*Given task*
Reproduce each of the lines below without changing anything.

*Input*
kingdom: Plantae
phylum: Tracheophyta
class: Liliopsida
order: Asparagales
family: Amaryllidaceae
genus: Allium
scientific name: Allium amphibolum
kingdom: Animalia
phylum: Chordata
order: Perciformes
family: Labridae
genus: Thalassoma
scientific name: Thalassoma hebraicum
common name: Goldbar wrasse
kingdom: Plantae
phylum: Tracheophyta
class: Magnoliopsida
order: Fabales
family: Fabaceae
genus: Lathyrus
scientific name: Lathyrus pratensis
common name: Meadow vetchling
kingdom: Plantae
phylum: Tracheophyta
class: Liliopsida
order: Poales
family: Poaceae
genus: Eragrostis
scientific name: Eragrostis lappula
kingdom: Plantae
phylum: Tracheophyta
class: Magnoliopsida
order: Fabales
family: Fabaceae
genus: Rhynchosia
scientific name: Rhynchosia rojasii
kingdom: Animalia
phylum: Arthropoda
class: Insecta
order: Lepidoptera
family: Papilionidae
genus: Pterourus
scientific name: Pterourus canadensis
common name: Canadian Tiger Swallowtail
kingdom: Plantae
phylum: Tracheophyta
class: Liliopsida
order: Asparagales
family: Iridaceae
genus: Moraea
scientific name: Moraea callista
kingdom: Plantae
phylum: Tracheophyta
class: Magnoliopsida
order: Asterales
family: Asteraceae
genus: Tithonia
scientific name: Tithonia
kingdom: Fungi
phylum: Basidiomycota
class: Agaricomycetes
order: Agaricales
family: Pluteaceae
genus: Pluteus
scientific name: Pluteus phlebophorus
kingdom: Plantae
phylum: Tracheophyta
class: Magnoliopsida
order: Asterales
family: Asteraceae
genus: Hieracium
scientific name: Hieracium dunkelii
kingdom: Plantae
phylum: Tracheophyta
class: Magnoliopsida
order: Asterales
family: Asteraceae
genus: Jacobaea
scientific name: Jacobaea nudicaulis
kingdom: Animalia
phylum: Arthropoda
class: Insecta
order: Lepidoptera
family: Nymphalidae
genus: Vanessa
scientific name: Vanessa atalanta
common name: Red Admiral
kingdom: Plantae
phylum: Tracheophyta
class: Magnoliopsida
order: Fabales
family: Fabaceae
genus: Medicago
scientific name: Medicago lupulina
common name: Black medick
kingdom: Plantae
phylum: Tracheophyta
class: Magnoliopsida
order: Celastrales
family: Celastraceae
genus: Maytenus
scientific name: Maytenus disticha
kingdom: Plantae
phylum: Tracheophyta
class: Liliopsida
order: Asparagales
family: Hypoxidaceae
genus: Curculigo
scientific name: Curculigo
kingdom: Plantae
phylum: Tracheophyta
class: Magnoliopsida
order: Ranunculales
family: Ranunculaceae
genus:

*Result for this exercise*
kingdom: Plantae
phylum: Tracheophyta
class: Liliopsida
order: Asparagales
family: Amaryllidaceae
genus: Allium
scientific name: Allium amphibolum
kingdom: Animalia
phylum: Chordata
order: Perciformes
family: Labridae
genus: Thalassoma
scientific name: Thalassoma hebraicum
common name: Goldbar wrasse
kingdom: Plantae
phylum: Tracheophyta
class: Magnoliopsida
order: Fabales
family: Fabaceae
genus: Lathyrus
scientific name: Lathyrus pratensis
common name: Meadow vetchling
kingdom: Plantae
phylum: Tracheophyta
class: Liliopsida
order: Poales
family: Poaceae
genus: Eragrostis
scientific name: Eragrostis lappula
kingdom: Plantae
phylum: Tracheophyta
class: Magnoliopsida
order: Fabales
family: Fabaceae
genus: Rhynchosia
scientific name: Rhynchosia rojasii
kingdom: Animalia
phylum: Arthropoda
class: Insecta
order: Lepidoptera
family: Papilionidae
genus: Pterourus
scientific name: Pterourus canadensis
common name: Canadian Tiger Swallowtail
kingdom: Plantae
phylum: Tracheophyta
class: Liliopsida
order: Asparagales
family: Iridaceae
genus: Moraea
scientific name: Moraea callista
kingdom: Plantae
phylum: Tracheophyta
class: Magnoliopsida
order: Asterales
family: Asteraceae
genus: Tithonia
scientific name: Tithonia
kingdom: Fungi
phylum: Basidiomycota
class: Agaricomycetes
order: Agaricales
family: Pluteaceae
genus: Pluteus
scientific name: Pluteus phlebophorus
kingdom: Plantae
phylum: Tracheophyta
class: Magnoliopsida
order: Asterales
family: Asteraceae
genus: Hieracium
scientific name: Hieracium dunkelii
kingdom: Plantae
phylum: Tracheophyta
class: Magnoliopsida
order: Asterales
family: Asteraceae
genus: Jacobaea
scientific name: Jacobaea nudicaulis
kingdom: Animalia
phylum: Arthropoda
class: Insecta
order: Lepidoptera
family: Nymphalidae
genus: Vanessa
scientific name: Vanessa atalanta
common name: Red Admiral
kingdom: Plantae
phylum: Tracheophyta
class: Magnoliopsida
order: Fabales
family: Fabaceae
genus: Medicago
scientific name: Medicago lupulina
common name: Black medick
kingdom: Plantae
phylum: Tracheophyta
class: Magnoliopsida
order: Celastrales
family: Celastraceae
genus: Maytenus
scientific name: Maytenus disticha
kingdom: Plantae
phylum: Tracheophyta
class: Liliopsida
order: Asparagales
family: Hypoxidaceae
genus: Curculigo
scientific name: Curculigo
kingdom: Plantae
phylum: Tracheophyta
class: Magnoliopsida
order: Ranunculales
family: Ranunculaceae
genus:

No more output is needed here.